* _ТЕКСТ_
******

Кузнец и портной шли, шли, зашли в лес, в густый, темный, <…> видят: изба стоит большая. Ночь; некуда идти. «Сём, — говорят, — зайдем в эту избу». Вошли; никого там нету, пусто, нехорошо. Сели себе и сидят. Вот и идет высокая женщина, худощавая, кривая, одноокая. «А! — говорит. — У меня гости. Здравствуйте. <…> Ну, хорошо; будет что поужинать мне». Они перепугались. Вот она пошла, беремя дров большое принесла, <…> поклала в печку, затопила. Подошла к ним, взяла одного, портного, и зарезала, посадила в печку и убрала. Кузнец сидит и думает: что делать, как быть? Она взяла — поужинала. Кузнец смотрит в печку и говорит: «Бабушка, я кузнец». — «Что умеешь делать-ковать?» — «Да я все умею». — «Скуй мне глаз». — «Хорошо, — говорит, — да есть ли у тебя веревка? Надо тебя связать, а то ты не дашься; я бы тебе вковал глаз». <…> Взял он толстую веревку да этою веревкой скрутил ее хорошенько. <…> Вот он взял шило, разжег его, наставил на глаз-то ей на здоровый, взял топор да обухом как вдарит по шилу.

******

(Сохранённые записи)
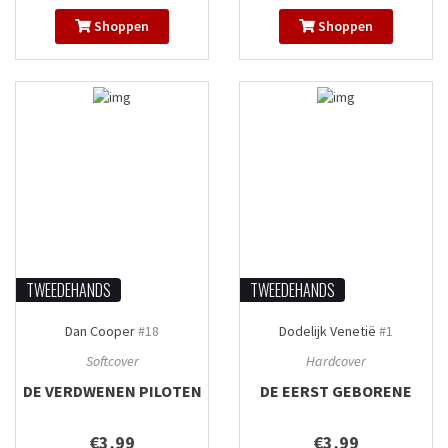
Shoppen
Shoppen
TWEEDEHANDS
TWEEDEHANDS
Dan Cooper
#18
Dodelijk Venetië
#1
Softcover
Hardcover
DE VERDWENEN PILOTEN
DE EERST GEBORENE
€3,99
€3,99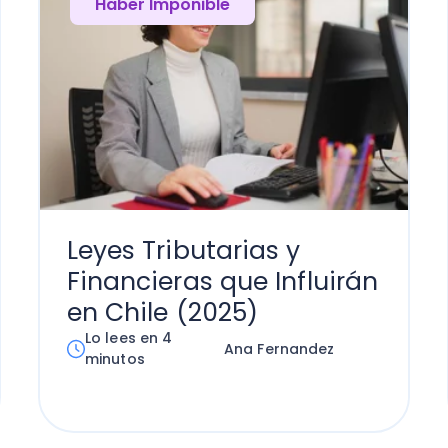
Haber Imponible
Leyes Tributarias y
Financieras que Influirán
en Chile (2025)
Lo lees en 4
Ana Fernandez
minutos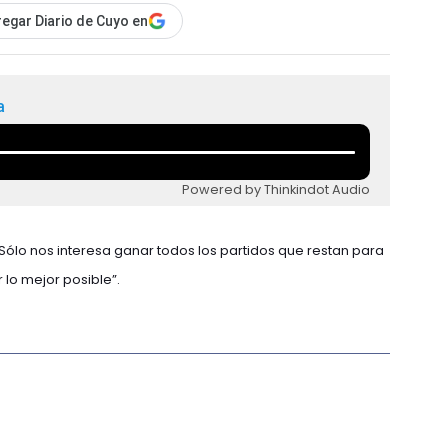
egar Diario de Cuyo en
a
Powered by Thinkindot Audio
 Sólo nos interesa ganar todos los partidos que restan para
r lo mejor posible”.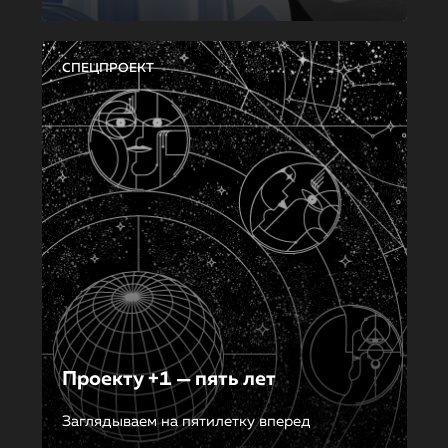
СПЕЦПРОЕКТ
Проекту +1 — пять лет
Заглядываем на пятилетку вперед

******

О чём женщина попросила кузнеца в тексте о кузнеце и портном, когда он сказал, что всё умеет? Записи здесь никакой роли не играют.

Сковать ей глаз.